時南絮愣住了,有些懵。
小丑沉默著低下頭把小布包挎在了時南絮的身上,然后從外套左胸前的口袋抽出一塊手帕,仔仔細細地將她的手心手背和指縫間都給擦了一遍。
“我提醒過你,昆汀很危險。”
“魔術師查姆和他是同類,表面是個優雅克制的紳士,實際上心里盤算著用精致的籠子和鎖鏈,把你這只柔軟可口的兔子給關起來,然后一遍遍把你弄哭,剝皮拆骨地吃下去,連骨頭都不剩。”

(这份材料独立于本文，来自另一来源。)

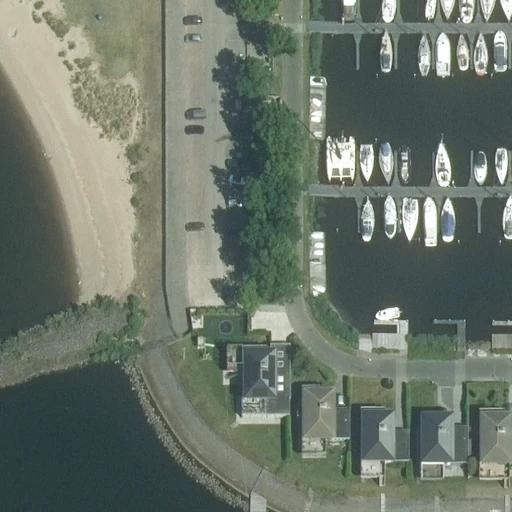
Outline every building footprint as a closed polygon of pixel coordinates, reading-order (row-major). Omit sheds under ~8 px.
[(303,126),(316,126),(316,97),(303,97),(303,126)] [(271,361),(246,361),(246,402),(240,402),(240,420),(288,420),(288,373),(271,373),(271,361)] [(330,413),(330,401),(305,401),(305,443),(348,443),(347,413),(330,413)] [(389,435),(389,423),(364,423),(364,465),(407,465),(407,435),(389,435)] [(448,431),(448,425),(423,425),(423,467),(466,467),(466,431),(448,431)] [(511,437),(508,437),(508,425),(482,425),(482,467),(511,467),(511,437)]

“哦,或許還會用甜蜜的謊言,哄騙你主動走進籠子里。”
他冰涼的指尖觸到了時南絮的唇角,那是剛剛魔術師查姆輕吻過的地方。
當時的時南絮還訝異于魔術師查姆的克制守禮。
聽到小丑詳細的描述,時南絮不由得輕顫了一下。
可是想到小丑把全部金屬發條都給了自己,時南絮輕聲問了一句,“小丑先生不想獲勝嗎”
站著的小丑德文特沒有說話,時南絮只能看到那雙暗綠的眼睛無聲地注視著自己。
這樣平靜的注視讓時南絮不由得側目避開了他的視線。
小丑微微垂下了眼,眼尾那顆油彩畫出來的淚珠鮮紅。
在紐斯特城沒有規則,沒有法律,只有城市中心最受人歡迎的游樂園嘉年華。
一年一度的嘉年華演出夜,就是最瘋狂的夜晚。
無時無刻不處于狂歡夜的嘉年華游樂園就像是屬于精神病人的陷入死循環的怪誕夢境。
所有人都知道嘉年華的熱門演員小丑性格古怪神秘。
卻不知道名為德文特的小伙子在成為小丑前是被拋棄在孤兒院里的怪胎。
這個聰明的怪胎沉默喜歡畫畫,常年被討厭的孩子學著各種雜技試圖討父母歡心,卻只會被厭煩地推開。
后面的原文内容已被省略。